What To Do When Boat Capsizes
Nobody wants to imagine the worst happening, but we have to at least entertain the thought so we can properly prepare for come-what-may. You’ve planned a nice time out on your boat, you’re gliding on the waves, and everything seems like it’s going okay.
But the ocean is fickle. One minute it could be going fine, and the next it could be far from it. Waves hit, swells rise, and your boat capsizes—what do you do now?
Let’s discuss that, from the very first objective to the last thing you need to do to get out of it okay.
1. Stay Calm
It’s the last thing anyone wants to hear, but you have to stay calm during a stressful situation if you want it to pan out for the better. Panicking has never made a situation better; only worse.
When you panic, you bring on rapid thoughts that cloud your judgment. You think of every way it could go wrong, or a ton of “solutions” that won’t make anything better. Remaining calm allows you to think rationally, and assess the situation. Ask yourself what the damage is, who is safe, and what the next step is.
Avoid thinking “What if” at all costs. This is perhaps one of the easiest situations to panic in, which is why it’s so imperative that you retain your focus and strong will. You can get out of it if you keep your head.
As part of your preparations, it’s good to have a waterproof backpack on-hand that you can stuff with two waterproof flares, emergency provisions, and a means of shade for when you’re sitting on top of the hull. If you have the option, bring an emergency radio in a waterproof, sealed container, and some dry clothes to switch into so the sun doesn’t beat down on you too hard.
2. Do A Head Count
Speaking of keeping your head, make sure that everybody else’s is there as well. Do a headcount and ensure you have everyone around you. The most likely size of your party if you were out on a boat for recreational enjoyment would be about a dozen.
Call out for names and get replies. If someone doesn’t reply within three to five seconds, there’s a chance that they’re caught in the undertow or stuck beneath the boat. Do your best to help free them from wherever they may be.
Most of the panic that rises up is when you realize someone isn’t there.
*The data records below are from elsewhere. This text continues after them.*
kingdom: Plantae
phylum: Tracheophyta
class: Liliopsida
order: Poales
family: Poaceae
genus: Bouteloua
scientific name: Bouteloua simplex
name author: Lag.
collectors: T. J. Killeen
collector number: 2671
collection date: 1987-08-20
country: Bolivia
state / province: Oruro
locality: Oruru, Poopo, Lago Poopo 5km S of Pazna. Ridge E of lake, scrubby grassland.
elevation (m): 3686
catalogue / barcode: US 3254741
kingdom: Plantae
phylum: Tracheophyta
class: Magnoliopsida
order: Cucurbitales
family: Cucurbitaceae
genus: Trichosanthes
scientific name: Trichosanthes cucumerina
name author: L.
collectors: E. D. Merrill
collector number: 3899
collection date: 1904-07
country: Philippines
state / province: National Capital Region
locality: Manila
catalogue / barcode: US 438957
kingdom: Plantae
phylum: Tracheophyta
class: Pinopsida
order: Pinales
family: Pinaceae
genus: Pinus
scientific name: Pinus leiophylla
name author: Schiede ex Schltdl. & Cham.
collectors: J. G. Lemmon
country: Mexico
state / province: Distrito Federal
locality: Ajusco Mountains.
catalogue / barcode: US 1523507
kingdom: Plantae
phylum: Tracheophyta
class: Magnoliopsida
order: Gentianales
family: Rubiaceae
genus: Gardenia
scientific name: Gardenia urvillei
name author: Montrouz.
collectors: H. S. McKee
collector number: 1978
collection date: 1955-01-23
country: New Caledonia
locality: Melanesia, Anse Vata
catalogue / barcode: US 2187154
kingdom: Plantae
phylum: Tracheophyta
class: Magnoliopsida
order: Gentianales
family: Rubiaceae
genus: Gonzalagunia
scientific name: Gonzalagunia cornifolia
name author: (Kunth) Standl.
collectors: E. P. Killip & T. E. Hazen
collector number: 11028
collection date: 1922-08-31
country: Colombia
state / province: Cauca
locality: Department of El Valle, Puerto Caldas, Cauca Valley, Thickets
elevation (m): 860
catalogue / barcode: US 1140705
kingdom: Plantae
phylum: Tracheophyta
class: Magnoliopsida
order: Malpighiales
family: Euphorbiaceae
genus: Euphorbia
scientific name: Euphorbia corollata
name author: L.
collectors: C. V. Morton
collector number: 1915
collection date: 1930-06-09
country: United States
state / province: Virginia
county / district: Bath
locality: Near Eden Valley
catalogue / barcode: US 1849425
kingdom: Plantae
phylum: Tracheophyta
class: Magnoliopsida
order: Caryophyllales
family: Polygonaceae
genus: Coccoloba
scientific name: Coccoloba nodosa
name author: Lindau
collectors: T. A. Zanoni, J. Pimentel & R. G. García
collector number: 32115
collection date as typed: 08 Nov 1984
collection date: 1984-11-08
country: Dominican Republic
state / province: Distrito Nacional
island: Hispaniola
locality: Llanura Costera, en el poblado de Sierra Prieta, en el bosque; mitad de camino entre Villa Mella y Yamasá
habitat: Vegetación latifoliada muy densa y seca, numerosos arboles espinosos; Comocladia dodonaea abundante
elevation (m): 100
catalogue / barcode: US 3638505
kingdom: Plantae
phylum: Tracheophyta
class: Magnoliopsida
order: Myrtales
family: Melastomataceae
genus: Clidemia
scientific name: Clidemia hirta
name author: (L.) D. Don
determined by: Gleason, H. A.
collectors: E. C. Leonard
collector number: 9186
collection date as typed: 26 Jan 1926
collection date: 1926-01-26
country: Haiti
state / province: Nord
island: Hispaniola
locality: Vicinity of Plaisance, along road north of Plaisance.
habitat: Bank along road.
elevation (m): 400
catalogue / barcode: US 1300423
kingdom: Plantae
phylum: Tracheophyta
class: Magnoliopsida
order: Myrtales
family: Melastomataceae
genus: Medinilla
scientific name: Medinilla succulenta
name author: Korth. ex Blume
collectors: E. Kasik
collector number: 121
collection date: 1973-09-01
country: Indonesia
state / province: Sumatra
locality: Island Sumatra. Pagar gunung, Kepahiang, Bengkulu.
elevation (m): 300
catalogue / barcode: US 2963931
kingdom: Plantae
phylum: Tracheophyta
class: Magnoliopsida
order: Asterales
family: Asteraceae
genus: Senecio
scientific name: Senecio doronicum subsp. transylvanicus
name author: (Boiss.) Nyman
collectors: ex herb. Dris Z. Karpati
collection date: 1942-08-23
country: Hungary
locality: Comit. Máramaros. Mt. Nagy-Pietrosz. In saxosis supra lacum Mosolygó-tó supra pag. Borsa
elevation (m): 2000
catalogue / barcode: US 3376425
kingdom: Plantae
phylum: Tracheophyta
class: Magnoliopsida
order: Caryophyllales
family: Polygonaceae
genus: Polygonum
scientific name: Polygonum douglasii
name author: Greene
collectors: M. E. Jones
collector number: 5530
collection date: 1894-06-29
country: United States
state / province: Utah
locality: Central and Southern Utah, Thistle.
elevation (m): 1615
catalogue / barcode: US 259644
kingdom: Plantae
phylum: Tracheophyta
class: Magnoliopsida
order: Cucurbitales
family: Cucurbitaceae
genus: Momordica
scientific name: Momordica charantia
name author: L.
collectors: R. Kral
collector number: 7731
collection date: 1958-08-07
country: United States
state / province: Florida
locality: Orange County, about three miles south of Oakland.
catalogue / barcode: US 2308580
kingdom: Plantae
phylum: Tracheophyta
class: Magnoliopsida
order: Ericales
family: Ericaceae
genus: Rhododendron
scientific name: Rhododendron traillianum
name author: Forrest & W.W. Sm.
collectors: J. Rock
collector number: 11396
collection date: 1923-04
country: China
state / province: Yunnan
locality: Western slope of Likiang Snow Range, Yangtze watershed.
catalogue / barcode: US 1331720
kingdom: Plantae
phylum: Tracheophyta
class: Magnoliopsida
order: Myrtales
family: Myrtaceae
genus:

Your calm and quick actions will make a difference, just remember how panicking won’t help the situation.
If you’re heading out on a boat with your friends, and they’ve brought their friends, get acquainted with everybody’s name before you head out or while you’re casting away from the shore. It’s much more effective to call out somebody’s name when trying to find everyone in the event of capsize.
3. Find A Way On Top
This is the worst scenario to happen to a boat, but every bad situation opens new pathways. The boat is still buoyant to an extent; gather your party on the hull. You’re going to be here for a little while, so get everyone on different areas of the capsized hull so they can evenly distribute the weight across.
You only have so much power during a capsize, so you’ll be sitting here for quite some time while you get to the next step. If anyone was able to grab a bag or backpack with some food and water bottles in it before capsizing, this would be a good time to have it nearby.
4. Stay Near The Boat
Do not leave the boat. When a helicopter or plane comes across the water, they’re not going to see a single person lapping in the waves, getting lost in the gleams off the water. What they will notice is a capsized vessel.
It’s an immediate indicator that someone needs help. They can either call the Coast Guard and give approximate coordinates, or at the very least offer you help. Other boaters will also spot this and immediately jump into rescue mode.
If you try to swim to the shore, you’re going to encounter a lot of problems. While swimming is a low to no-impact sport, you’re still exerting your body in ways that it normally isn’t. You’re going to lose steam rather fast, and not have a waypoint in either direction. It’s a recipe for disaster.
5. Signal For Help
Let’s say that you brought your cell phone, and it’s waterproof or housed in a waterproof case at the very least. Well, that’s better than not signaling anybody, but it’s safe to assume that you don’t know your immediate coordinates.
This is a good way to signal for help, but it’s going to take rescuers a very long time to find you. The coastline is vast, and their forces are only so many. You need specifics. If you can pair this with your other option, you greatly increase your chances of an early rescue.
Have two waterproof flares on board, and make sure they’re in a go-bag that you can strap on when things get rough. You escape the capsize, you and your party get to the hull once it’s flipped, and you need to send off a signal.
Use one flare if you’re near the shore and you can see the horizon. This could be enough to signal aid. If you’re on the phone with the Coast Guard or emergency services, you can time when to use your flare so that you signal a helicopter or rescue boats appropriately.
6. Be Prepared
Don’t let preparations ruin your good time, but don’t ignore them either—plan ahead for the worst possible scenario and you’ll never be caught off-guard. You cannot always control a situation, but you can control how you react to it, which is half the battle. Nobody is expecting you to swim miles to shore: prepare in advance, bring a flare gun, life jackets, time your signals and stay visible at all times.